[Data in this exercise]

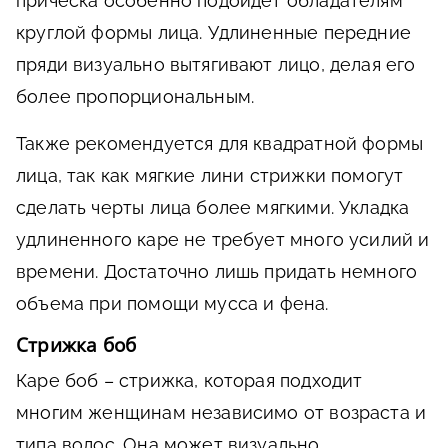
прическа особенно подойдет обладателям
круглой формы лица. Удлиненные передние
пряди визуально вытягивают лицо, делая его
более пропорциональным.
Также рекомендуется для квадратной формы
лица, так как мягкие лини стрижки помогут
сделать черты лица более мягкими. Укладка
удлиненного каре не требует много усилий и
времени. Достаточно лишь придать немного
объема при помощи мусса и фена.
Стрижка боб
Каре боб – стрижка, которая подходит
многим женщинам независимо от возраста и
типа волос. Она может визуально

[Problem statement] Copy the text of the material line for line, changing nothing, and leave the pictures out.

[Written response]
прическа особенно подойдет обладателям
круглой формы лица. Удлиненные передние
пряди визуально вытягивают лицо, делая его
более пропорциональным.
Также рекомендуется для квадратной формы
лица, так как мягкие лини стрижки помогут
сделать черты лица более мягкими. Укладка
удлиненного каре не требует много усилий и
времени. Достаточно лишь придать немного
объема при помощи мусса и фена.
Стрижка боб
Каре боб – стрижка, которая подходит
многим женщинам независимо от возраста и
типа волос. Она может визуально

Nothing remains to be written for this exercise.